Under the action of enzymes on the cell membrane and cell wall, the assembled repeating units are eventually transported to designated sites to form mucus or wrap around the cell. There are three different mechanisms for repeat unit flipping and aggregation: Wzy-dependent pathway, ABC-transporter dependent pathway and synthase-dependent pathway.

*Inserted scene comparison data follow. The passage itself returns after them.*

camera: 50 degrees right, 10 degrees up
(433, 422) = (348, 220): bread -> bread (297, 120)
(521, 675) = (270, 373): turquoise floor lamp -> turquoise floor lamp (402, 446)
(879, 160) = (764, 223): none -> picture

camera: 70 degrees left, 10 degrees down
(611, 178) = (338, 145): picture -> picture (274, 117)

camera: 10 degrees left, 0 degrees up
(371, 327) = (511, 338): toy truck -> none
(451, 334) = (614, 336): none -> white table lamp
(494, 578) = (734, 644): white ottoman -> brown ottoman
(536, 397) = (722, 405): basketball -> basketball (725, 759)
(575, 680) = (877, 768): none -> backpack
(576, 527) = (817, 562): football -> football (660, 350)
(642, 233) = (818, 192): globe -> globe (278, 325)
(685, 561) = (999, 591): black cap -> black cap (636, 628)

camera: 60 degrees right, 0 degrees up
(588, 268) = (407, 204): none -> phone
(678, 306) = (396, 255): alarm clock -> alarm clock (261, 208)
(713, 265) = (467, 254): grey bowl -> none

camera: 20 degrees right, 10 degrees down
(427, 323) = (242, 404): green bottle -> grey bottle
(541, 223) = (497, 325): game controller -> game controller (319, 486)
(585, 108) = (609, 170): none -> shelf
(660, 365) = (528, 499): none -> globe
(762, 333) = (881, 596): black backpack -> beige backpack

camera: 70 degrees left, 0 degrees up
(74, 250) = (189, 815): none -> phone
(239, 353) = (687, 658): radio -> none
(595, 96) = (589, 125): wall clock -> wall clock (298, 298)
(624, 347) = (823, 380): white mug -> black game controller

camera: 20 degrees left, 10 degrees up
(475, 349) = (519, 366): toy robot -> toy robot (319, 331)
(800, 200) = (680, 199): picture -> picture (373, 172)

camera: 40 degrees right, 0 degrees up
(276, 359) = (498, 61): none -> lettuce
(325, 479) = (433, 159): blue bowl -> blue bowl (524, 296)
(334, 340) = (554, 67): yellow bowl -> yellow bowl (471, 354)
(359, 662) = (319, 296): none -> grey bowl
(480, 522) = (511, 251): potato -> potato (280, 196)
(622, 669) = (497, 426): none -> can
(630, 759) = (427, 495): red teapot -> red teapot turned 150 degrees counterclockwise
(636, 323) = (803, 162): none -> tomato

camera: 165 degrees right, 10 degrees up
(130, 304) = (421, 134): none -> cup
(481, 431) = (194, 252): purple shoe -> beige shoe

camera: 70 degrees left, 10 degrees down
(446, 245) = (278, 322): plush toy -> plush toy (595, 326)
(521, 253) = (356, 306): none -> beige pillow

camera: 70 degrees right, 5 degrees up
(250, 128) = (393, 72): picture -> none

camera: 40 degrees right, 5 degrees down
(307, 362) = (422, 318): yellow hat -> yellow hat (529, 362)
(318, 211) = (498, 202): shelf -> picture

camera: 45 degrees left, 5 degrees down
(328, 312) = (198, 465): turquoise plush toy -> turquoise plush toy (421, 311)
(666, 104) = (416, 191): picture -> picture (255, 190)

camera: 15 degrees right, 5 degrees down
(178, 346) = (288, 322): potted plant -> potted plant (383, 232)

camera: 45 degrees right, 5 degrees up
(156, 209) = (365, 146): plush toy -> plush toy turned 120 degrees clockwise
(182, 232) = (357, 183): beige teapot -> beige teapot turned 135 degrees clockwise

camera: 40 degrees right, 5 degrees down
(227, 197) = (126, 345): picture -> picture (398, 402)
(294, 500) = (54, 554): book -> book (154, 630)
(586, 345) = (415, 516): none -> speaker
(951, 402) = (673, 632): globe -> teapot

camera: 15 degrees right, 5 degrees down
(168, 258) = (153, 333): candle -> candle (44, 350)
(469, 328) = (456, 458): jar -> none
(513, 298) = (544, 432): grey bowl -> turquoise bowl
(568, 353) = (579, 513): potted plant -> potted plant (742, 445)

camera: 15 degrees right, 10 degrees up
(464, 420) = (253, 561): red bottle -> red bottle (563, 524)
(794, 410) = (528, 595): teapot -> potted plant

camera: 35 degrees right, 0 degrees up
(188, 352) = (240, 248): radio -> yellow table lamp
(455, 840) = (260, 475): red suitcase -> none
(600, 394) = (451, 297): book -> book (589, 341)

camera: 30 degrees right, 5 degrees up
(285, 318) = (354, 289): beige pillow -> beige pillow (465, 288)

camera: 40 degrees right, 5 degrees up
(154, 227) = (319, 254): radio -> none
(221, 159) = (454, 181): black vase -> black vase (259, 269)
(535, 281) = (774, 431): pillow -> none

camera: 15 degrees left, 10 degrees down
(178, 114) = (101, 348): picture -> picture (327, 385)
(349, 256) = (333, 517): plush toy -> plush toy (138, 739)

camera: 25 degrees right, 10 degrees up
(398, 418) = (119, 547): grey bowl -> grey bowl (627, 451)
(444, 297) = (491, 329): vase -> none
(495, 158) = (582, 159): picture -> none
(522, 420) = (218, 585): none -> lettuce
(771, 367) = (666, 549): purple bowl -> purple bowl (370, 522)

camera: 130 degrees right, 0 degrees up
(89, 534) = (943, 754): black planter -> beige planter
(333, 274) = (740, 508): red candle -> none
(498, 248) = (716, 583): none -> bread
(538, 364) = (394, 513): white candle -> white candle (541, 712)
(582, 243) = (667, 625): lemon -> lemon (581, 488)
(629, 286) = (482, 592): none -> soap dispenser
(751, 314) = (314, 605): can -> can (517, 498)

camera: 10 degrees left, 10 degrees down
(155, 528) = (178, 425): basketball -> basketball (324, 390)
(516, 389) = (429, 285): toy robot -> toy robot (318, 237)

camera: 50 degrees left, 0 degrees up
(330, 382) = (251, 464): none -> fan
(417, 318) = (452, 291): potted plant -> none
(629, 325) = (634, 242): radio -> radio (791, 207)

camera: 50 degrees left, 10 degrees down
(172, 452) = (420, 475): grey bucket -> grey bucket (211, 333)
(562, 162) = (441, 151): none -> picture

Most heterotypic polysaccharides are synthesized through the Wzy-dependent pathway, which requires chain length determining genes and Wzx, Wzy, and Wzz proteins to participate in transportation and assembly. The sugar repeating units are flipped from the cytoplasmic side of the cell membrane to the periplasmic space under the action of the Wzx enzyme. Polysaccharide chains are synthesized by the periplasmic proteins of the OPX family, PCP periplasmic proteins, and polymerases Wzy and Wzz.

❹Polysaccharide output

After the repeating units have completed polymerization and elongation, the repeating units need to be polymerized and secreted out of the cell. The researchers found that the related ORFs of Paenibacillus elgii B69 exopolysaccharide include: pel E, pel F, pel G, pel H, pel L and pel M Genes, among which pel H and pel M are similar to O-antigen transporters, and pel G and pel L in the Pel gene cluster have certain similarities with Wzy, and may participate in the synthesis of polysaccharides as polymerases.

◆Conclusion and Outlook

At present, most research focuses on the extraction process of fermented polysaccharides. The related biosynthetic metabolic pathways and the mechanism of action of polysaccharides need to be further studied. With the increasing improvement of polysaccharide fermentation methods and related science and technology, it is believed that more efficient and low-consumption polysaccharide extraction processes will be developed in the future, laying the foundation for large-scale production of polysaccharides and providing broader prospects for the development and application of polysaccharides.